Pumpkin puree is THE best ingredient at this time of year. Use it in savoury dishes or in warming gently spiced drinks or bakes.
Last year I made a spiced pumpkin fruit cake with pumpkin buttercream icing when the pumpkin craving hit. This year a slow cooker pumpkin spice pudding cake to serve hot with its own spiced sauce seemed to fit the bill perfectly.
Cover it with cream and cinnamon and its like a pumpkin spice latte in cake form! Well, without the coffee but you know what I mean.
The rich colour of the sponge and the dark brown of the pumpkin spiced syrupy sauce make this a feast for the eyes as well as the stomach.
If the chilly days make you want to stay under a blanket, a bowl of my pumpkin spice pudding cake will be like a warming hug for the soul. Or something.
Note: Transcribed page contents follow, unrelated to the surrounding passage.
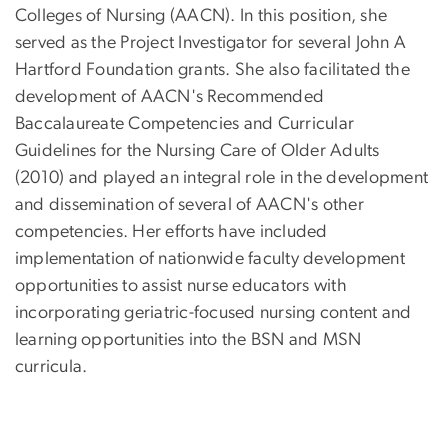
Colleges of Nursing (AACN). In this position, she
served as the Project Investigator for several John A
Hartford Foundation grants. She also facilitated the
development of AACN's Recommended
Baccalaureate Competencies and Curricular
Guidelines for the Nursing Care of Older Adults
(2010) and played an integral role in the development
and dissemination of several of AACN's other
competencies. Her efforts have included
implementation of nationwide faculty development
opportunities to assist nurse educators with
incorporating geriatric-focused nursing content and
learning opportunities into the BSN and MSN
curricula.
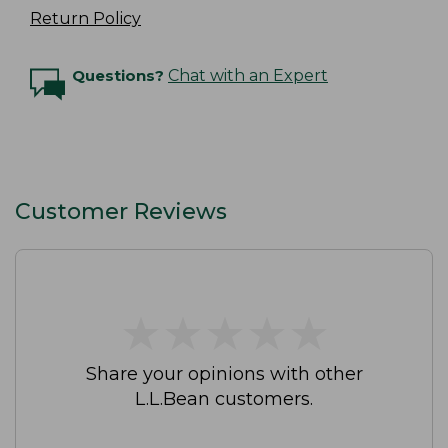
Return Policy
Questions?
Chat with an Expert
Customer Reviews
★
★
★
★
★
★
★
★
★
★
Share your opinions with other
L.L.Bean customers.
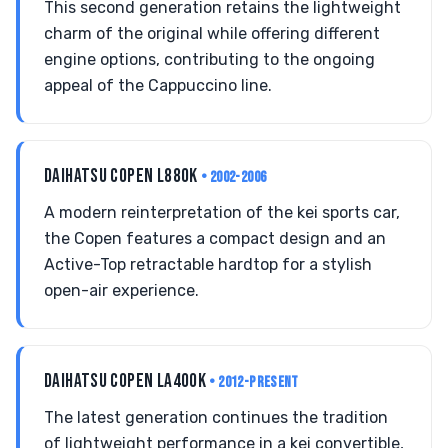
This second generation retains the lightweight
charm of the original while offering different
engine options, contributing to the ongoing
appeal of the Cappuccino line.
DAIHATSU COPEN L880K
• 2002-2006
A modern reinterpretation of the kei sports car,
the Copen features a compact design and an
Active-Top retractable hardtop for a stylish
open-air experience.
DAIHATSU COPEN LA400K
• 2012-PRESENT
The latest generation continues the tradition
of lightweight performance in a kei convertible,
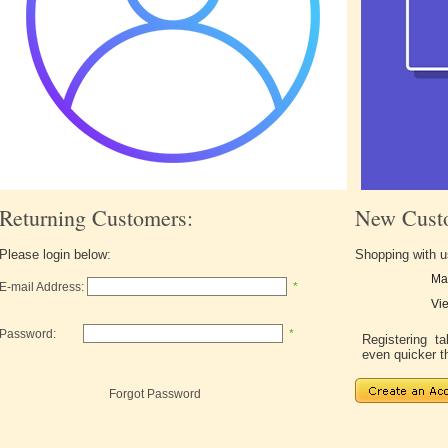
Returning Customers:
New Cust
Please login below:
Shopping with u
Ma
E-mail Address:
*
Vie
Password:
*
Registering 
even quicker t
Forgot Password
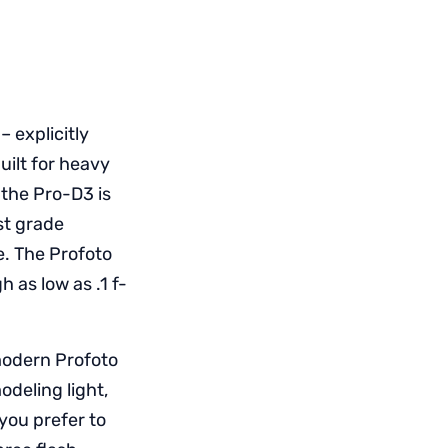
– explicitly
uilt for heavy
 the Pro-D3 is
st grade
e. The Profoto
 as low as .1 f-
 modern Profoto
odeling light,
you prefer to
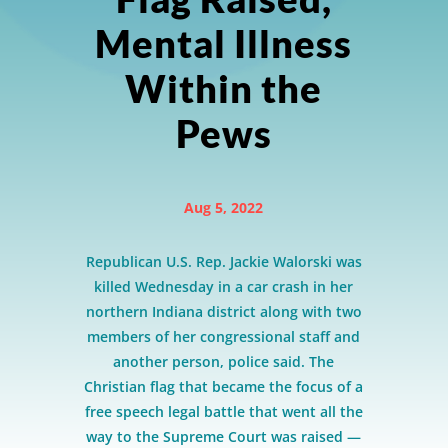
Mental Illness
Within the
Pews
Aug 5, 2022
Republican U.S. Rep. Jackie Walorski was
killed Wednesday in a car crash in her
northern Indiana district along with two
members of her congressional staff and
another person, police said. The
Christian flag that became the focus of a
free speech legal battle that went all the
way to the Supreme Court was raised —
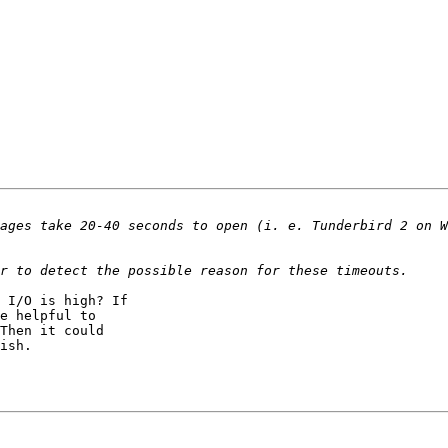
 I/O is high? If

e helpful to

Then it could
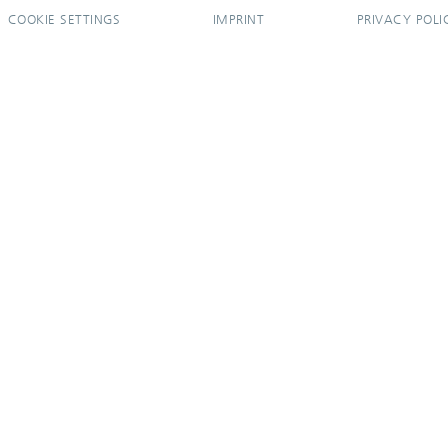
COOKIE SETTINGS
IMPRINT
PRIVACY POLI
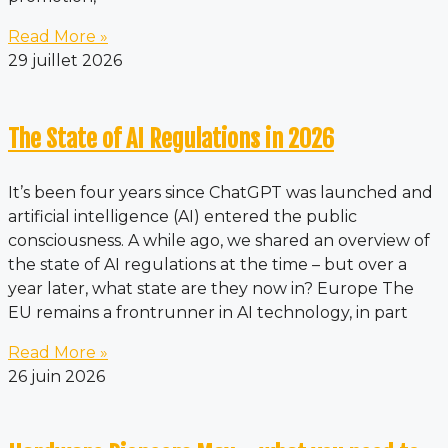
Read More »
29 juillet 2026
The State of AI Regulations in 2026
It’s been four years since ChatGPT was launched and
artificial intelligence (AI) entered the public
consciousness. A while ago, we shared an overview of
the state of AI regulations at the time – but over a
year later, what state are they now in? Europe The
EU remains a frontrunner in AI technology, in part
Read More »
26 juin 2026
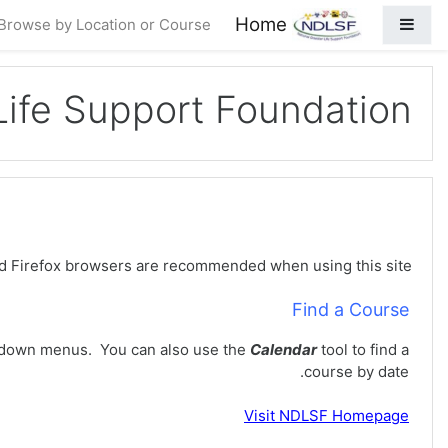
فه‌رامۆش کردن بۆ ناوه‌ڕۆکی سه‌ره‌ک
Home
Side panel
Browse by Location or Course
 Life Support Foundation
oundation (NDLSF) Learning Management System (LMS).
d Firefox browsers are recommended when using this site.
Find a Course
down menus. You can also use the
Calendar
tool to find a
course by date.
Visit
NDLSF Homepage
Pumpkin spice, or pumpkin pie spice, is a mixture of cinnamon, nutmeg, ginger, allspice and cloves, used in making pumpkin pies and which adds a warming kick and delicious scent to pumpkin which, let’s face it, could be a bit bland otherwise.
Check out my pumpkin spice churros where I shared the recipe I used to make my jar of pumpkin spice.
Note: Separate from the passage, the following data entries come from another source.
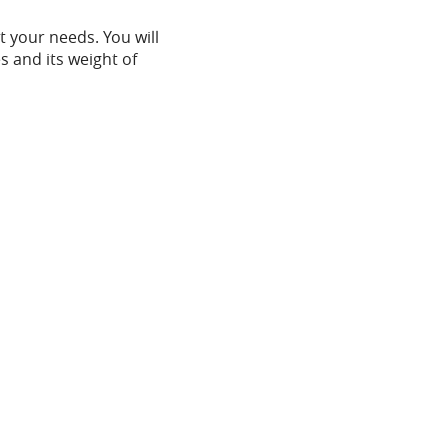
t your needs. You will
s and its weight of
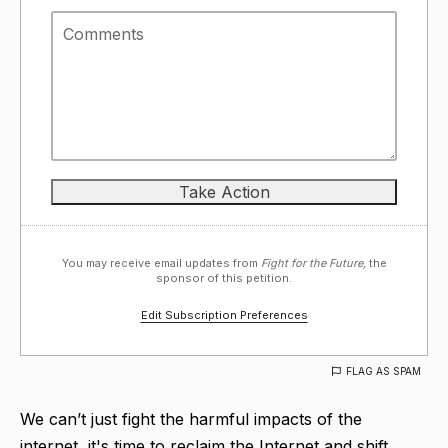
You may receive email updates from
Fight for the Future,
the
sponsor of this petition.
Edit Subscription Preferences
FLAG AS SPAM
We can’t just fight the harmful impacts of the
internet, it's time to reclaim the Internet and shift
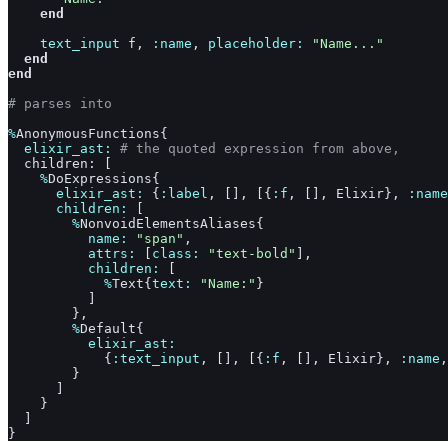
end
text_input
f
,
:name
,
placeholder: 
"Name..."
end
end
# parses into
%
AnonymousFunctions
{
elixir_ast: 
# the quoted expression from above,
children
: 
[
%
DoExpressions
{
elixir_ast: 
{
:label
,
[
]
,
[
{
:f
,
[
]
,
Elixir
}
,
:name
children: 
[
%
NonvoidElementsAliases
{
name: 
"span"
,
attrs: 
[
class: 
"text-bold"
]
,
children: 
[
%
Text
{
text: 
"Name:"
}
]
}
,
%
Default
{
elixir_ast:
{
:text_input
,
[
]
,
[
{
:f
,
[
]
,
Elixir
}
,
:name
,
}
]
}
]
}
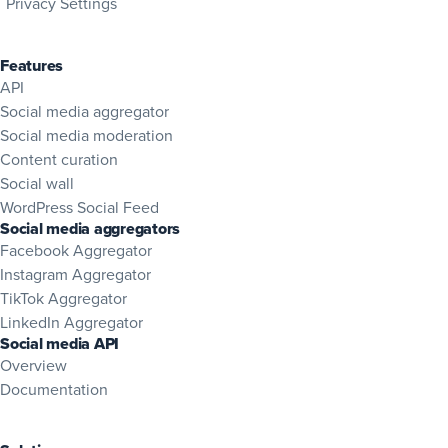
Privacy Settings
Features
API
Social media aggregator
Social media moderation
Content curation
Social wall
WordPress Social Feed
Social media aggregators
Facebook Aggregator
Instagram Aggregator
TikTok Aggregator
LinkedIn Aggregator
Social media API
Overview
(opens in new tab)
Documentation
They’re wonderful in the autumn and winter, and I find you get a lovely soft cake texture by cooking them in the slow cooker.
For more ideas to make with pumpkin purée, how about:
- Pumpkin loaf from Elizabeth’s Kitchen Diary
- Pumpkin butter from Tin and Thyme
- Pumpkin pie porridge from Hungry Healthy Happy
Pin my slow cooker pumpkin spice pudding cake on your Pumpkin Spice board for later!
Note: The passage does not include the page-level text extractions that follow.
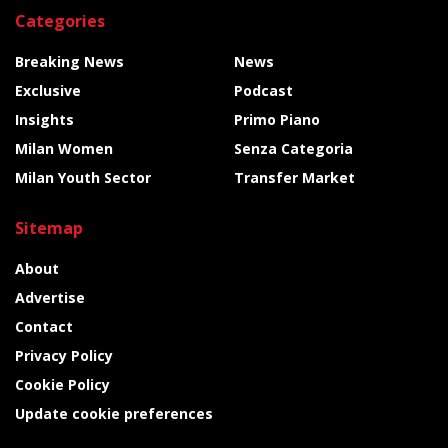
Categories
Breaking News
News
Exclusive
Podcast
Insights
Primo Piano
Milan Women
Senza Categoria
Milan Youth Sector
Transfer Market
Sitemap
About
Advertise
Contact
Privacy Policy
Cookie Policy
Update cookie preferences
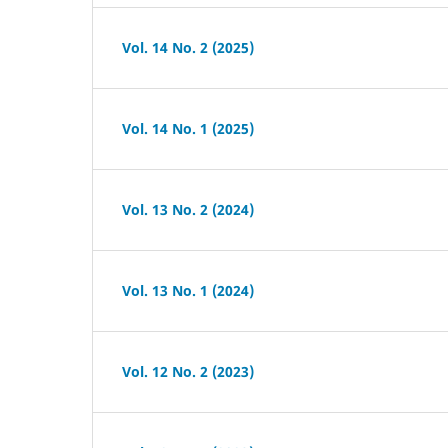
Vol. 14 No. 2 (2025)
Vol. 14 No. 1 (2025)
Vol. 13 No. 2 (2024)
Vol. 13 No. 1 (2024)
Vol. 12 No. 2 (2023)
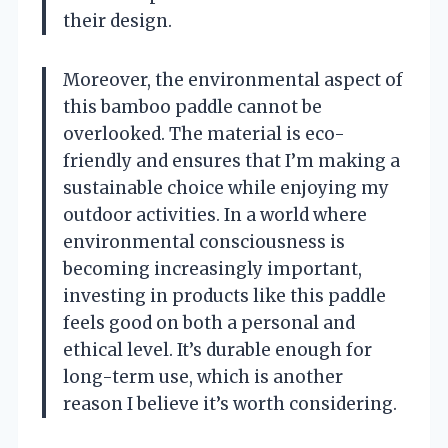
their design.
Moreover, the environmental aspect of
this bamboo paddle cannot be
overlooked. The material is eco-
friendly and ensures that I’m making a
sustainable choice while enjoying my
outdoor activities. In a world where
environmental consciousness is
becoming increasingly important,
investing in products like this paddle
feels good on both a personal and
ethical level. It’s durable enough for
long-term use, which is another
reason I believe it’s worth considering.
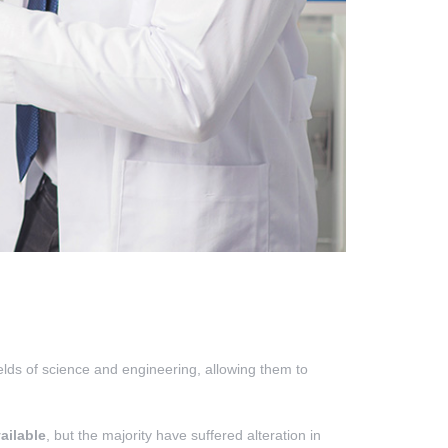
ields of science and engineering, allowing them to
ailable
, but the majority have suffered alteration in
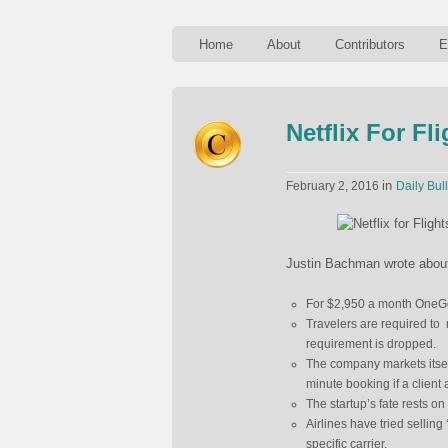
Home
About
Contributors
E
Netflix For Fl
in
February 2, 2016
Daily Bull
Justin Bachman wrote about a
For $2,950 a month OneGo w
Travelers are required to
requirement is dropped.
The company markets itself
minute booking if a client
The startup’s fate rests on
Airlines have tried selling ‘
specific carrier.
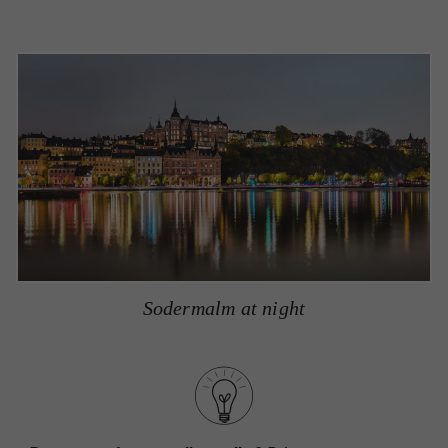
Sodermalm at night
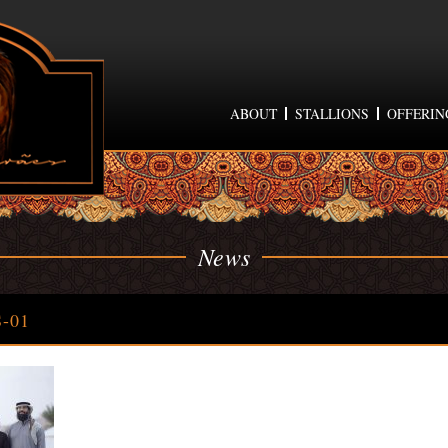
ABOUT
STALLIONS
OFFERIN
News
-01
Slow Cooker Pumpkin Spice Pudding Cake
- 250 g self-raising flour
- 110 g caster sugar
- 1 tsp baking powder
- 1.5 tsp pumpkin spice
- Pinch of salt
- 90 g butter melted
- 150 g pumpkin purée
- 1 medium egg
- 3 tbsp egg white
- 100 ml semi-skimmed milk
For the sauce:
- 250 ml boiling water
- 100 g caster sugar
- t tbsp pumpkin spice
- Place the flour, caster sugar baking powder, pumpkin spice and salt in a large bowl. Mix.
- Add the melted butter, then beat the eggs in a jug, add the milk and pumpkin purée and mix until smooth in the jug, before pouring into the bowl.
- Mix until combined well.
- Prepare your slow cooker by oiling the pot with a little vegetable oil, to prevent sticking.
- Spoon the cake mixture into the slow cooker pot.
- Boil the kettle, then measure the water out in a jug. Mix in the caster sugar and pumpkin spice and stir until the sugar has dissolved. Pour the mixture over the cake mixture. It will look odd but the sugar and water mixture will go under each the sponge as it cooks and become the sauce.
- Cook on high for about two hours , until the cake has baked and risen and a cake tester or skewer comes out clean.
- Serve warm, straight from the pot, with cream. Under the sponge you will have a rich glossy pumpkin spice syrup which you can spoon over the pudding cake.